Marketers know that if they want to get the attention of their audience, they need to use more than one method. A campaign cannot be successful through emails and newsletters alone. Marketers use a mix of media to convey their messages. They use video, images, interactive websites, social media and more. In fact, the best marketing is viral -- it’s what other employees say about the programs.
And emails aren’t enough to reach employees. In theEMPLOYEEapp survey, 80 percent of employers said they use email to communicate, but 30 percent of employees said they ignore emails from their employer.
According to Wrike’s 2016 Mobile Productivity Report, 90 percent of surveyed professionals believe a mobile device is critical to getting their jobs done.
So use text messages, mobile apps, internal social networks and other mobile-optimized resources to communicate. Upload videos and pictures to engage employees in newsletters and announcements. Start a company blog and double down on Facebook, Twitter, LinkedIn and other platforms employees use. The more ways employees can access and digest information, the better.
But reaching everyone with a wide array of uncoordinated themes, benefits, colors, and tone seems scattered. Would P&G, Unilever, Disney or the best brand-builders in the world take a shotgun approach to building the value of their most important assets? Have a strategy and a voice, and have them show up in everything the company does.
3. Bring it all together.
Marketers want to make the buying process easy for customers. And like marketers, HR wants employees to “buy” into programs, initiatives and benefits enrollment. It connects them to their work in broader ways.
When HR focuses on a branded employee experience, encouraging program participation becomes easier. Bring all programs, initiatives and information together in one easy-to-use platform. Think of it as a hub that integrates the most important HR benefits, programs and initiatives in one convenient place.

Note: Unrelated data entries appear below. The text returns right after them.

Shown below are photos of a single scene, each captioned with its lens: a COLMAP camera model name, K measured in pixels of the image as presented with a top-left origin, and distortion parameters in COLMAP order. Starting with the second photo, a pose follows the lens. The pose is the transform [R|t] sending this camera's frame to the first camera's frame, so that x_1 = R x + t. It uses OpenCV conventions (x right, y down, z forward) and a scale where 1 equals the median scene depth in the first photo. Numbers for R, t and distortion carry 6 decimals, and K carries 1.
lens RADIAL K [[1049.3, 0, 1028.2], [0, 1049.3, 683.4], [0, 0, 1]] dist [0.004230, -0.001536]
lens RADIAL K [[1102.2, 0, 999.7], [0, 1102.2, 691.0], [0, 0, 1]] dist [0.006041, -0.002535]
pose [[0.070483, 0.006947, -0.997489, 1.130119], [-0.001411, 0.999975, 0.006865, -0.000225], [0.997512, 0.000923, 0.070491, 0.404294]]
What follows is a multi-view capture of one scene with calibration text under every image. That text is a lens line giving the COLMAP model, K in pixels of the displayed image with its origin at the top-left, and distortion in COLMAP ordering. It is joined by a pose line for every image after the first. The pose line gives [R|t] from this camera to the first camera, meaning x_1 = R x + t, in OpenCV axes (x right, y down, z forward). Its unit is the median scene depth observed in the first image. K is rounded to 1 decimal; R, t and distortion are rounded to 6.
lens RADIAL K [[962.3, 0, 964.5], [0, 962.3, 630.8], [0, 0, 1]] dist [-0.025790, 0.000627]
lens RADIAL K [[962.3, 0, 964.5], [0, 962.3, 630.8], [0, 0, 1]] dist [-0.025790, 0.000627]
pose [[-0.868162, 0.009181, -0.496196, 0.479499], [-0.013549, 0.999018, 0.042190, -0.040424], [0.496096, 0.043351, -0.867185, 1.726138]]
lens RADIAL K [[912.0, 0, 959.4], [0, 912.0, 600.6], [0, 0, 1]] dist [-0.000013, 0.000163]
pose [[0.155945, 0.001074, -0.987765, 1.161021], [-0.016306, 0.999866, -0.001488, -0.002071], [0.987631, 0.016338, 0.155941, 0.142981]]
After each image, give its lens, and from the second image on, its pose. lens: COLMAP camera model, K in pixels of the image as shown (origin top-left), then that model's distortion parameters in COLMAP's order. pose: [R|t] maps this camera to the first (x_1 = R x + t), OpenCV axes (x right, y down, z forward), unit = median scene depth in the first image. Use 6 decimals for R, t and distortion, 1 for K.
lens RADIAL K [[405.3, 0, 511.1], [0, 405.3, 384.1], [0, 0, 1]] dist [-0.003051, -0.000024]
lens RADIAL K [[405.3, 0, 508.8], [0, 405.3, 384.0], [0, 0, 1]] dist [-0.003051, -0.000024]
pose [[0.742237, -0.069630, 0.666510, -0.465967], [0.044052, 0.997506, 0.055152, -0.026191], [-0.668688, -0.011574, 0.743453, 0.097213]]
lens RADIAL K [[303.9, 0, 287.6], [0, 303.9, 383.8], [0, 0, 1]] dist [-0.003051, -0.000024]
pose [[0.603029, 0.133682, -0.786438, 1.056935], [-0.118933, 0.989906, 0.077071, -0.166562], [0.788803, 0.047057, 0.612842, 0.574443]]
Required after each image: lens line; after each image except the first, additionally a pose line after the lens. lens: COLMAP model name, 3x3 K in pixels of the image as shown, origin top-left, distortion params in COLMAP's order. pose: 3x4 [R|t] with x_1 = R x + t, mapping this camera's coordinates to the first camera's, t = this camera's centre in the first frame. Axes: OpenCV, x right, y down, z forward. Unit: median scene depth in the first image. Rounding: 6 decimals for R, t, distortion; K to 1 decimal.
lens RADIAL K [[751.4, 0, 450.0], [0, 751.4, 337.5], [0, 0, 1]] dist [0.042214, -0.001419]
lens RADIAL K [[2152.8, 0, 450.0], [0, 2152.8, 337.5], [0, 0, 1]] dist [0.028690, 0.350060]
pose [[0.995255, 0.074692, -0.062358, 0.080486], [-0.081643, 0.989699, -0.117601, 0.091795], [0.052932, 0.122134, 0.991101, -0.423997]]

Employees don’t have to switch back and forth between multiple websites and keep track of information separately. When they can access everything in as few places as possible, participation becomes so much easier. And, in many cases, it’s much easier for employers to manage, too.
4. Measure effectiveness.
Marketers track and measure everything to find the best strategies, adjust what isn’t working and get the most bang for their buck. Data is everything in modern marketing.
HR teams can also track and measure data to continually improve processes. Decide what metrics are most important to the company culture and overall business goals and track them to drive employee engagement. Are employees responding to messages? Are they getting the right messages at the right time? Are they participating in programs? Are they happy? What can be done better? Some new HR systems learn about people and take action so employers don’t even have to.
HR isn’t an easy job. But when leaders look at it from a marketing perspective, HR strategies can improve the employee experience and build a consistent and strong employer brand.